Editorial: Necessary, but mandatory?
Peter Shokeir | firstname.lastname@example.org
During the early days of the pandemic, officials were urging the public to wait for the vaccine, because once it came, a return to normalcy would soon follow.
Indeed, the vaccine has significantly improved the situation, with the lower death rates in continuing care centres more than enough evidence of this.
And yet, the pandemic continues, and new regulations are coming down the pipe right now, while old ones continue to linger.
Turns out the vaccine isn’t a magic wand that will turn time back to 2019.
Vaccines are effective, no doubt, but why is the pandemic continuing then?
For one (and yes, I’m not a doctor), vaccinated people can still get sick and can spread the virus, but their symptoms are not as severe.
There’s also the fact that a significant minority of the population refuses to get vaccinated for reasons ranging from religious beliefs to conspiracy theories.
Health officials have repeatedly stated that the unvaccinated make up a disproportionate number of hospitalizations from COVID.
This need to vaccinate the public has resulted in policies that would have been shocking only a few years ago.

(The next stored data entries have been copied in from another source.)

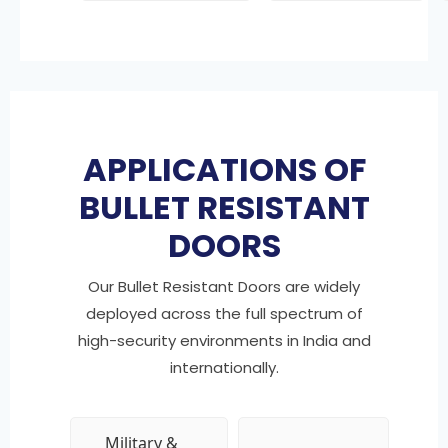
APPLICATIONS OF
BULLET RESISTANT
DOORS
Our Bullet Resistant Doors are widely
deployed across the full spectrum of
high-security environments in India and
internationally.
Military &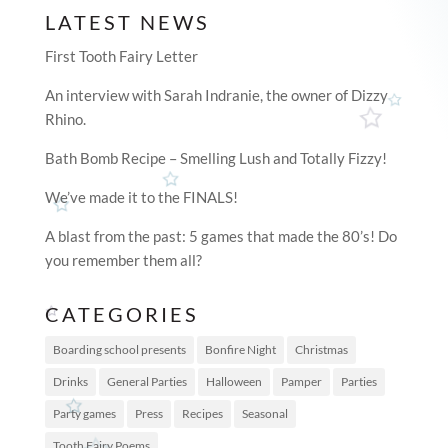
LATEST NEWS
First Tooth Fairy Letter
An interview with Sarah Indranie, the owner of Dizzy
Rhino.
Bath Bomb Recipe – Smelling Lush and Totally Fizzy!
We’ve made it to the FINALS!
A blast from the past: 5 games that made the 80’s! Do
you remember them all?
CATEGORIES
Boarding school presents
Bonfire Night
Christmas
Drinks
General Parties
Halloween
Pamper
Parties
Party games
Press
Recipes
Seasonal
Tooth Fairy Poems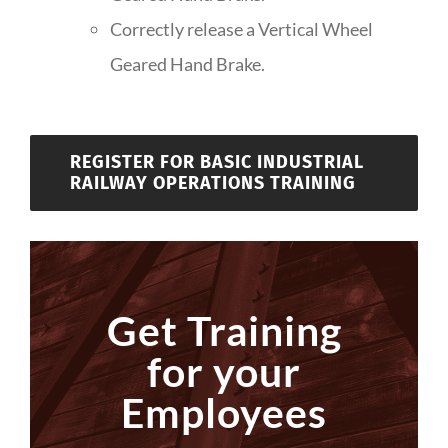
Correctly release a Vertical Wheel
Geared Hand Brake.
REGISTER FOR BASIC INDUSTRIAL
RAILWAY OPERATIONS TRAINING
Get Training
for your
Employees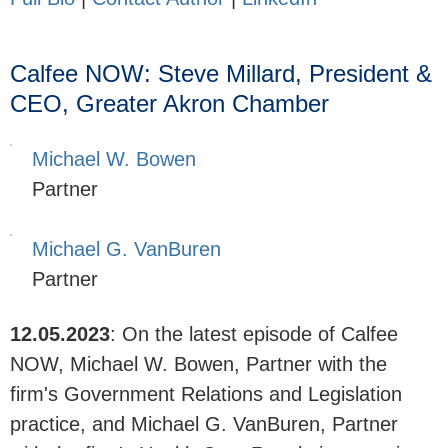
Calfee NOW: Steve Millard, President &
CEO, Greater Akron Chamber
Michael W. Bowen
Partner
Michael G. VanBuren
Partner
12.05.2023
:
On the latest episode of Calfee
NOW, Michael W. Bowen, Partner with the
firm's Government Relations and Legislation
practice, and Michael G. VanBuren, Partner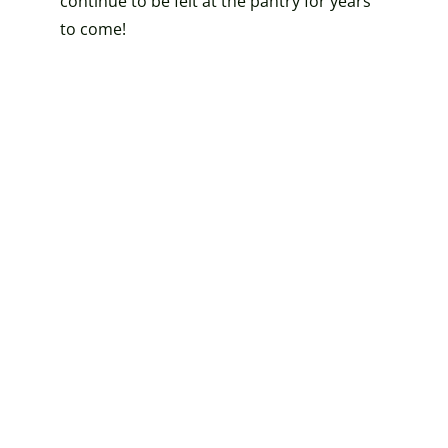
continue to be felt at the pantry for years
to come!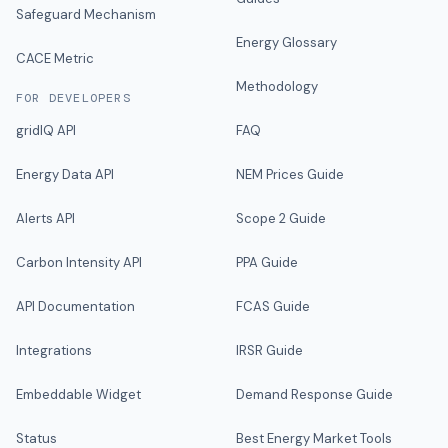
Safeguard Mechanism
Energy Glossary
CACE Metric
Methodology
FOR DEVELOPERS
gridIQ API
FAQ
Energy Data API
NEM Prices Guide
Alerts API
Scope 2 Guide
Carbon Intensity API
PPA Guide
API Documentation
FCAS Guide
Integrations
IRSR Guide
Embeddable Widget
Demand Response Guide
Status
Best Energy Market Tools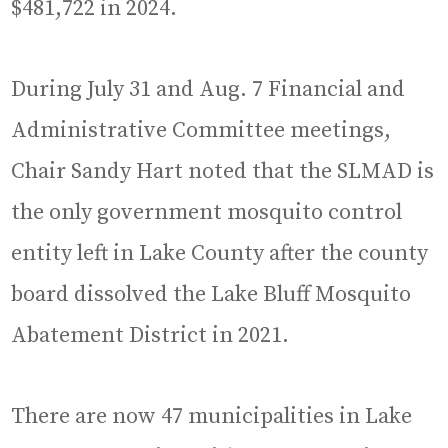
$481,722 in 2024.
During July 31 and Aug. 7 Financial and
Administrative Committee meetings,
Chair Sandy Hart noted that the SLMAD is
the only government mosquito control
entity left in Lake County after the county
board dissolved the Lake Bluff Mosquito
Abatement District in 2021.
There are now 47 municipalities in Lake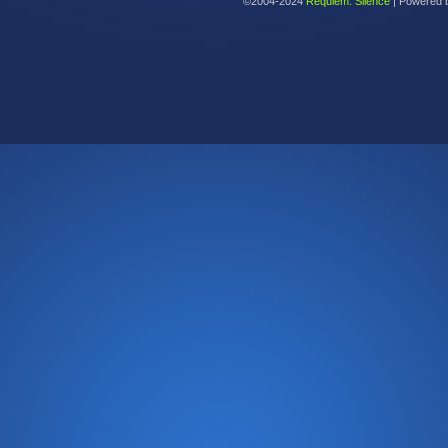
©2004-2024
Requiem: Silence
|
Powered 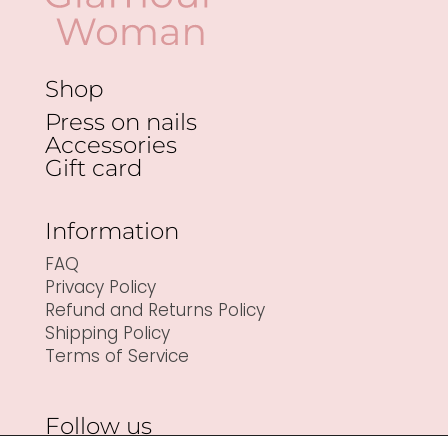
Shop
Press on nails
Accessories
Gift card
Information
FAQ
Privacy Policy
Refund and Returns Policy
Shipping Policy
Terms of Service
Follow us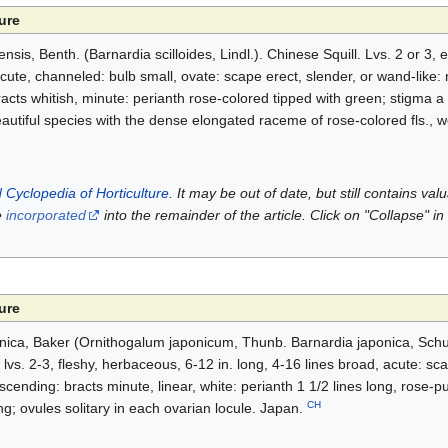
ure
ensis, Benth. (Barnardia scilloides, Lindl.). Chinese Squill. Lvs. 2 or 3, 
cute, channeled: bulb small, ovate: scape erect, slender, or wand-like:
acts whitish, minute: perianth rose-colored tipped with green; stigma a
tiful species with the dense elongated raceme of rose-colored fls., wor
 Cyclopedia of Horticulture
. It may be out of date, but still contains va
e
incorporated
into the remainder of the article. Click on "Collapse" in
ure
ponica, Baker (Ornithogalum japonicum, Thunb. Barnardia japonica, Schul
: lvs. 2-3, fleshy, herbaceous, 6-12 in. long, 4-16 lines broad, acute: sca
scending: bracts minute, linear, white: perianth 1 1/2 lines long, rose-p
CH
long; ovules solitary in each ovarian locule. Japan.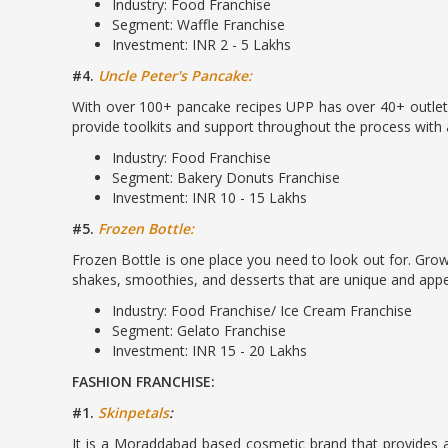
Industry: Food Franchise
Segment: Waffle Franchise
Investment: INR 2 - 5 Lakhs
#4.
Uncle Peter's Pancake:
With over 100+ pancake recipes UPP has over 40+ outlets
provide toolkits and support throughout the process with 
Industry: Food Franchise
Segment: Bakery Donuts Franchise
Investment: INR 10 - 15 Lakhs
#5.
Frozen Bottle:
Frozen Bottle is one place you need to look out for. Growin
shakes, smoothies, and desserts that are unique and appeal
Industry: Food Franchise/ Ice Cream Franchise
Segment: Gelato Franchise
Investment: INR 15 - 20 Lakhs
FASHION FRANCHISE:
#1.
Skinpetals
:
It is a Moraddabad based cosmetic brand that provides a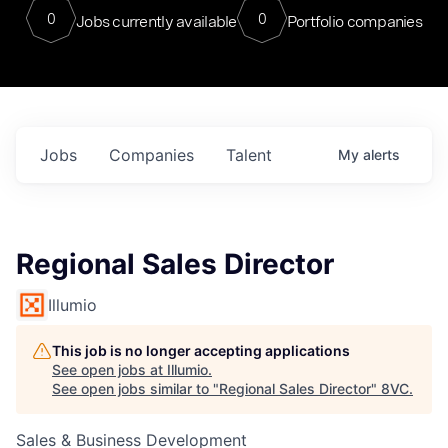
0
0
Jobs currently available
Portfolio companies
Jobs
Companies
Talent
My
alerts
Regional Sales Director
Illumio
This job is no longer accepting applications
See open jobs at
Illumio
.
See open jobs similar to "
Regional Sales Director
"
8VC
.
Sales & Business Development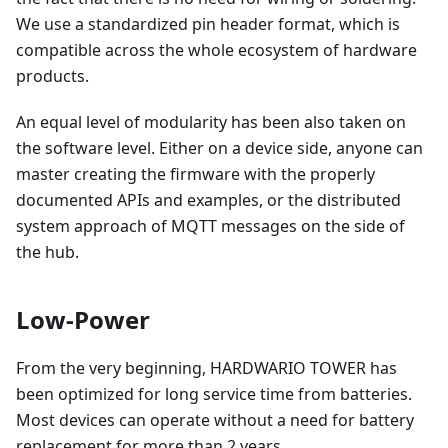
We use a standardized pin header format, which is
compatible across the whole ecosystem of hardware
products.
An equal level of modularity has been also taken on
the software level. Either on a device side, anyone can
master creating the firmware with the properly
documented APIs and examples, or the distributed
system approach of MQTT messages on the side of
the hub.
Low-Power
From the very beginning, HARDWARIO TOWER has
been optimized for long service time from batteries.
Most devices can operate without a need for battery
replacement for more than 2 years.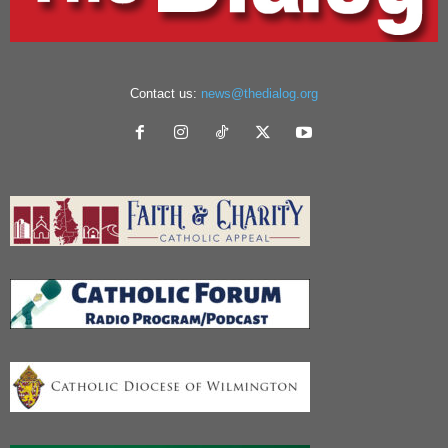
Contact us:
news@thedialog.org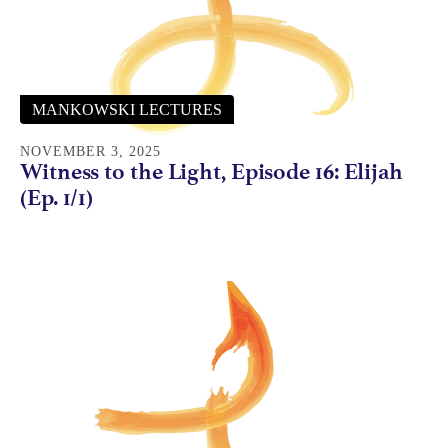
MANKOWSKI LECTURES
NOVEMBER 3, 2025
Witness to the Light, Episode 16: Elijah
(Ep. 1/1)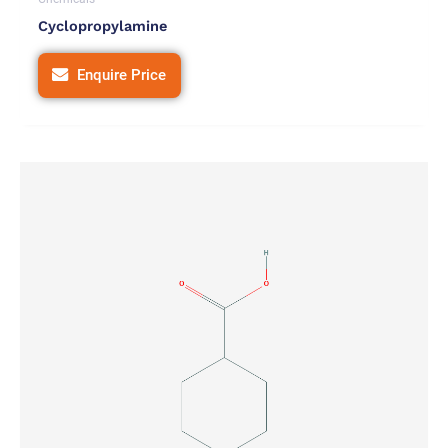
Cyclopropylamine
Enquire Price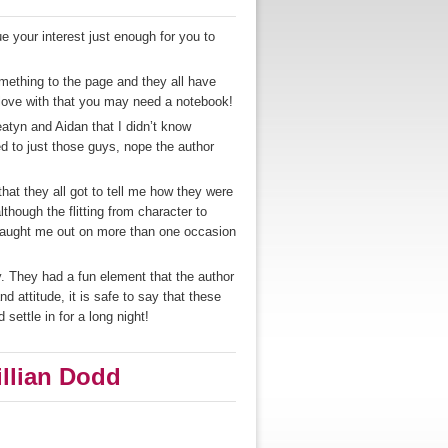
ue your interest just enough for you to
omething to the page and they all have
n love with that you may need a notebook!
eatyn and Aidan that I didn’t know
ed to just those guys, nope the author
.
that they all got to tell me how they were
lthough the flitting from character to
 caught me out on more than one occasion
. They had a fun element that the author
 attitude, it is safe to say that these
settle in for a long night!
illian Dodd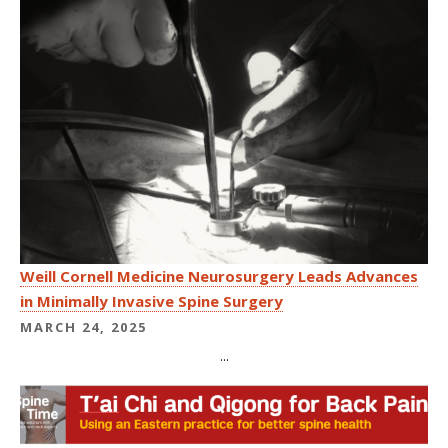
Weill Cornell Medicine Neurosurgery Leads Advances
in Minimally Invasive Spine Surgery
MARCH 24, 2025
...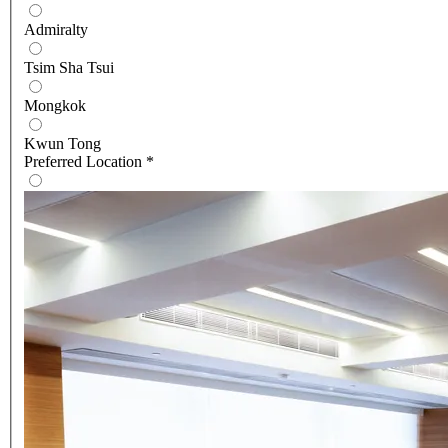
Admiralty
Tsim Sha Tsui
Mongkok
Kwun Tong
Preferred Location
*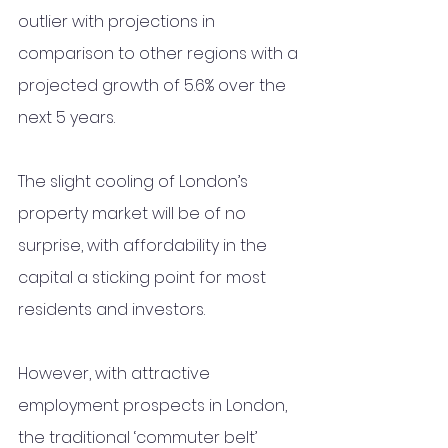
outlier with projections in 
comparison to other regions with a 
projected growth of 5.6% over the 
next 5 years. 
The slight cooling of London’s 
property market will be of no 
surprise, with affordability in the 
capital a sticking point for most 
residents and investors.  
However, with attractive 
employment prospects in London, 
the traditional ‘commuter belt’ 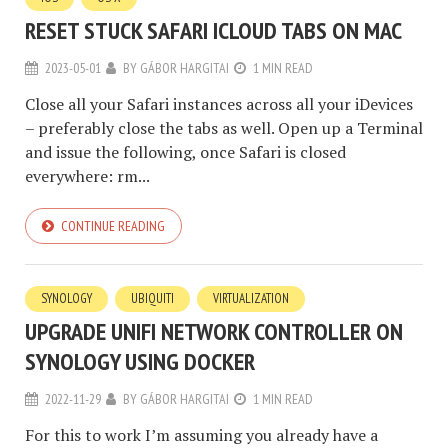
RESET STUCK SAFARI ICLOUD TABS ON MAC
2023-05-01
BY
GÁBOR HARGITAI
1 MIN READ
Close all your Safari instances across all your iDevices
– preferably close the tabs as well. Open up a Terminal
and issue the following, once Safari is closed
everywhere: rm...
CONTINUE READING
SYNOLOGY
UBIQUITI
VIRTUALIZATION
UPGRADE UNIFI NETWORK CONTROLLER ON
SYNOLOGY USING DOCKER
2022-11-29
BY
GÁBOR HARGITAI
1 MIN READ
For this to work I’m assuming you already have a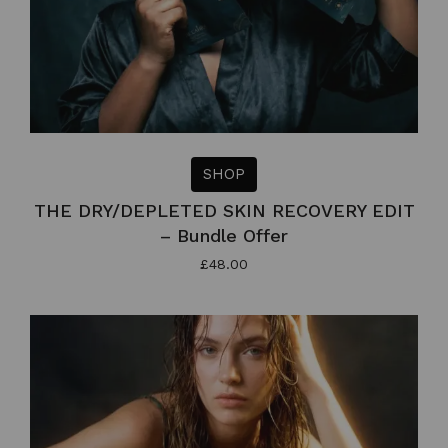
SHOP
THE DRY/DEPLETED SKIN RECOVERY EDIT
– Bundle Offer
£
48.00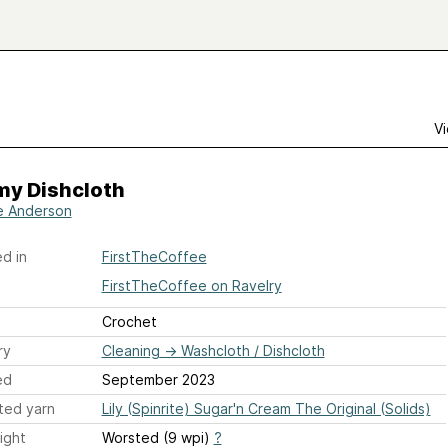
Vi
y Dishcloth
e Anderson
d in
FirstTheCoffee
FirstTheCoffee on Ravelry
Crochet
ry
Cleaning
→
Washcloth / Dishcloth
ed
September 2023
ted yarn
Lily (Spinrite) Sugar'n Cream The Original (Solids)
ight
Worsted (9 wpi)
?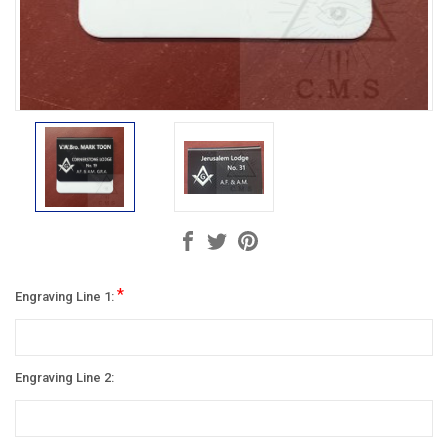
*
Engraving Line 1:
Engraving Line 2: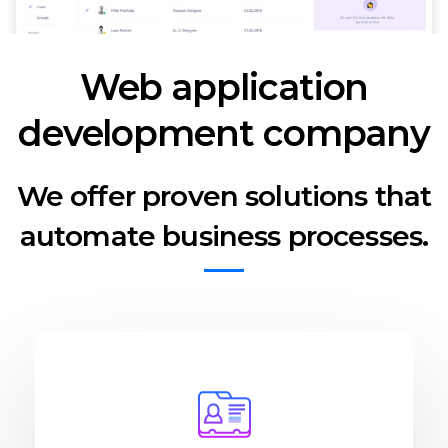
Web application
development company
We offer proven solutions that
automate business processes.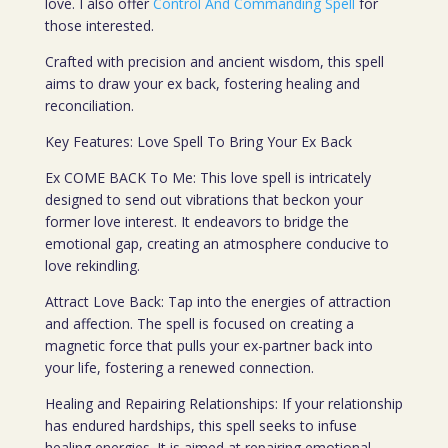
love. I also offer
Control And Commanding Spell
for
those interested.
Crafted with precision and ancient wisdom, this spell
aims to draw your ex back, fostering healing and
reconciliation.
Key Features: Love Spell To Bring Your Ex Back
Ex COME BACK To Me: This love spell is intricately
designed to send out vibrations that beckon your
former love interest. It endeavors to bridge the
emotional gap, creating an atmosphere conducive to
love rekindling.
Attract Love Back: Tap into the energies of attraction
and affection. The spell is focused on creating a
magnetic force that pulls your ex-partner back into
your life, fostering a renewed connection.
Healing and Repairing Relationships: If your relationship
has endured hardships, this spell seeks to infuse
healing energies. It is aimed at repairing emotional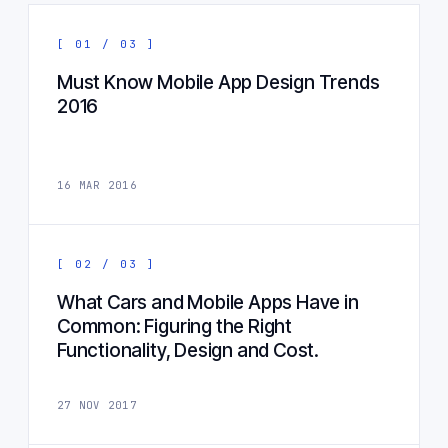
[ 01 / 03 ]
Must Know Mobile App Design Trends
2016
16 MAR 2016
[ 02 / 03 ]
What Cars and Mobile Apps Have in
Common: Figuring the Right
Functionality, Design and Cost.
27 NOV 2017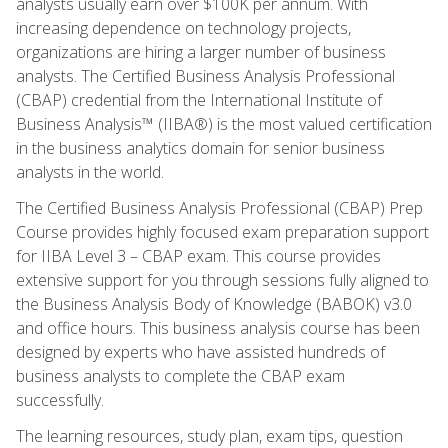
analysts usually earn over $100K per annum. With
increasing dependence on technology projects,
organizations are hiring a larger number of business
analysts. The Certified Business Analysis Professional
(CBAP) credential from the International Institute of
Business Analysis™ (IIBA®) is the most valued certification
in the business analytics domain for senior business
analysts in the world.
The Certified Business Analysis Professional (CBAP) Prep
Course provides highly focused exam preparation support
for IIBA Level 3 – CBAP exam. This course provides
extensive support for you through sessions fully aligned to
the Business Analysis Body of Knowledge (BABOK) v3.0
and office hours. This business analysis course has been
designed by experts who have assisted hundreds of
business analysts to complete the CBAP exam
successfully.
The learning resources, study plan, exam tips, question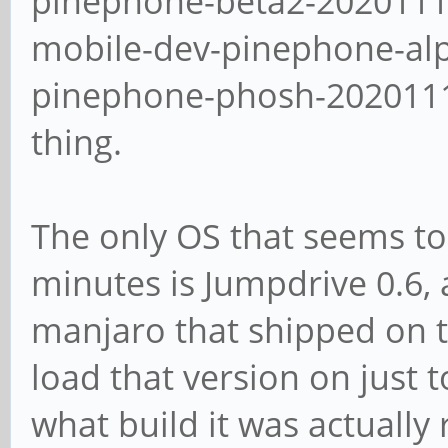
pinephone-beta2-2020111
mobile-dev-pinephone-al
pinephone-phosh-20201113
thing.
The only OS that seems to
minutes is Jumpdrive 0.6, 
manjaro that shipped on th
load that version on just t
what build it was actually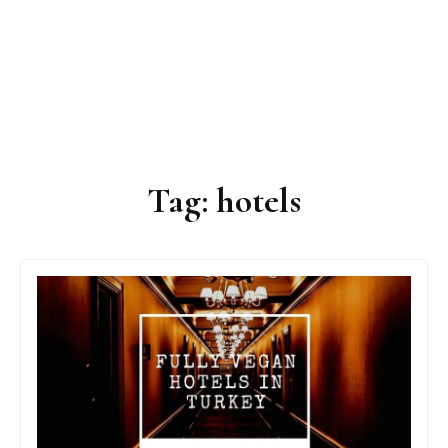
Tag:
hotels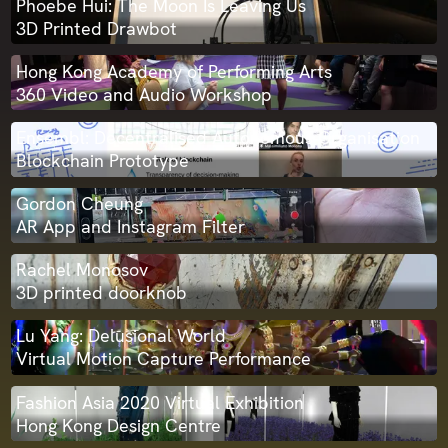
Phoebe Hui: The Moon Is Leaving Us
3D Printed Drawbot
Hong Kong Academy of Performing Arts
360 Video and Audio Workshop
Ensembl: Decentralised Autonomous Organisation
Blockchain Prototype
Gordon Cheung
AR App and Instagram Filter
Rachel Monosov
3D printed doorknob
Lu Yang: Delusional World
Virtual Motion Capture Performance
Fashion Asia 2020 Virtual Exhibition
Hong Kong Design Centre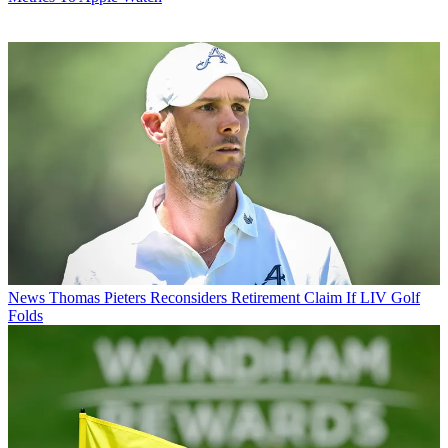
News
Thomas Pieters Reconsiders Retirement Claim If LIV Golf
Folds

Vaccine passports for non-essential services, restrictions on international travel and the ludicrous idea of financial incentives have been tried.
Now Quebec wants to impose a health tax on residents who aren’t vaccinated, and the idea of mandatory vaccination has once again been bandied about.
Trust and education have failed, so authority must now be invoked.
Many will say these policies aren’t a big deal.
Others might admit they’re a bit extreme but that desperate times call for desperate measures and this wouldn’t be necessary if anti-vaxxers hadn’t been dragging the rest of us down to begin with.
At the very least though, it should give us all a pause that the only way we can get vast swaths of the population to behave decently is through such means.
This isn’t necessarily an argument against any particular policy.
Rather, this is an argument for wariness, an argument for not being completely comfortable with the new norm.
As soon as it is safe to do so, water fountains should be a thing again.